#### [What the task asks]
Edit the stretch from the line containing "Request this item" through the line containing "203.298.0716" in the items below, changing "Boston Post Road" to "Boston Post Rd" and keeping everything else the same. Give only those lines, and leave the pictures out.

#### [Provided data]
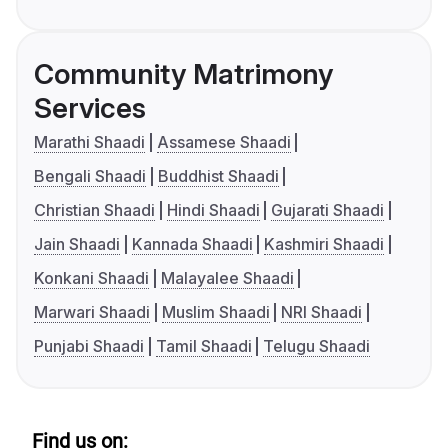
Community Matrimony
Services
Marathi Shaadi
Assamese Shaadi
Bengali Shaadi
Buddhist Shaadi
Christian Shaadi
Hindi Shaadi
Gujarati Shaadi
Jain Shaadi
Kannada Shaadi
Kashmiri Shaadi
Konkani Shaadi
Malayalee Shaadi
Marwari Shaadi
Muslim Shaadi
NRI Shaadi
Punjabi Shaadi
Tamil Shaadi
Telugu Shaadi
Find us on:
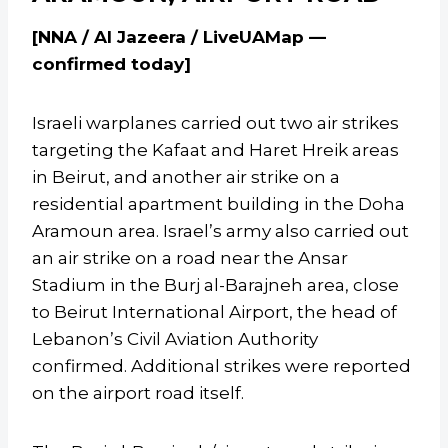
[NNA / Al Jazeera / LiveUAMap —
confirmed today]
Israeli warplanes carried out two air strikes
targeting the Kafaat and Haret Hreik areas
in Beirut, and another air strike on a
residential apartment building in the Doha
Aramoun area. Israel’s army also carried out
an air strike on a road near the Ansar
Stadium in the Burj al-Barajneh area, close
to Beirut International Airport, the head of
Lebanon’s Civil Aviation Authority
confirmed. Additional strikes were reported
on the airport road itself.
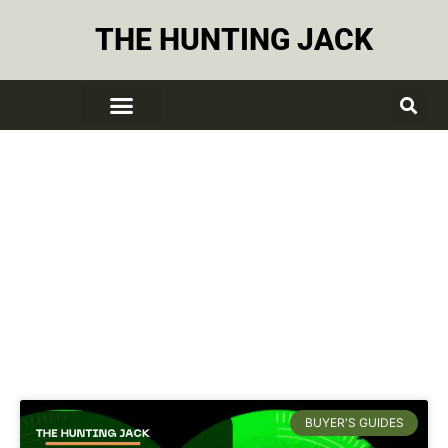
THE HUNTING JACK
Flash Light
BUYER'S GUIDES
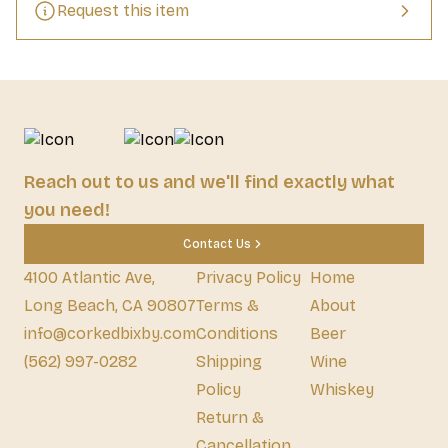
Request this item
Reach out to us and we'll find exactly what
you need!
Contact Us
4100 Atlantic Ave,
Privacy Policy
Home
Long Beach, CA 90807
Terms &
About
info@corkedbixby.com
Conditions
Beer
(562) 997-0282
Shipping
Wine
Policy
Whiskey
Return &
Cancellation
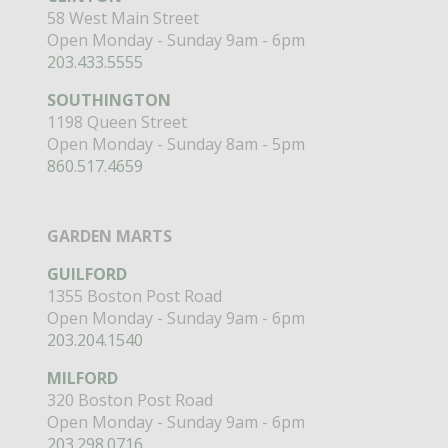
58 West Main Street
Open Monday - Sunday 9am - 6pm
203.433.5555
SOUTHINGTON
1198 Queen Street
Open Monday - Sunday 8am - 5pm
860.517.4659
GARDEN MARTS
GUILFORD
1355 Boston Post Road
Open Monday - Sunday 9am - 6pm
203.204.1540
MILFORD
320 Boston Post Road
Open Monday - Sunday 9am - 6pm
203.298.0716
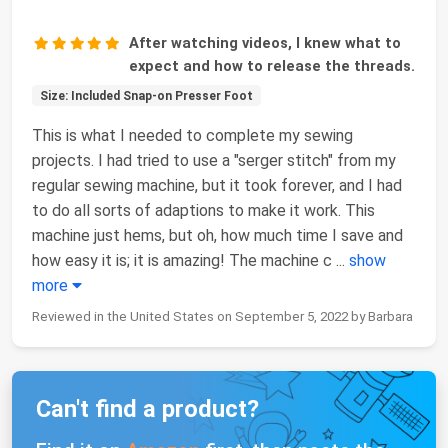
After watching videos, I knew what to
expect and how to release the threads.
Size: Included Snap-on Presser Foot
This is what I needed to complete my sewing
projects. I had tried to use a "serger stitch" from my
regular sewing machine, but it took forever, and I had
to do all sorts of adaptions to make it work. This
machine just hems, but oh, how much time I save and
how easy it is; it is amazing! The machine c
...
show
more
Reviewed in the United States on September 5, 2022 by Barbara
Can't find a product?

#### [Task result]
Request this item
Reach out to us and we'll find exactly what
you need!
Contact Us
4100 Atlantic Ave,
Privacy Policy
Home
Long Beach, CA 90807
Terms &
About
info@corkedbixby.com
Conditions
Beer
(562) 997-0282
Shipping
Wine
Policy
Whiskey
Return &
Cancellation
58 West Main Street
Open Monday - Sunday 9am - 6pm
203.433.5555
SOUTHINGTON
1198 Queen Street
Open Monday - Sunday 8am - 5pm
860.517.4659
GARDEN MARTS
GUILFORD
1355 Boston Post Rd
Open Monday - Sunday 9am - 6pm
203.204.1540
MILFORD
320 Boston Post Rd
Open Monday - Sunday 9am - 6pm
203.298.0716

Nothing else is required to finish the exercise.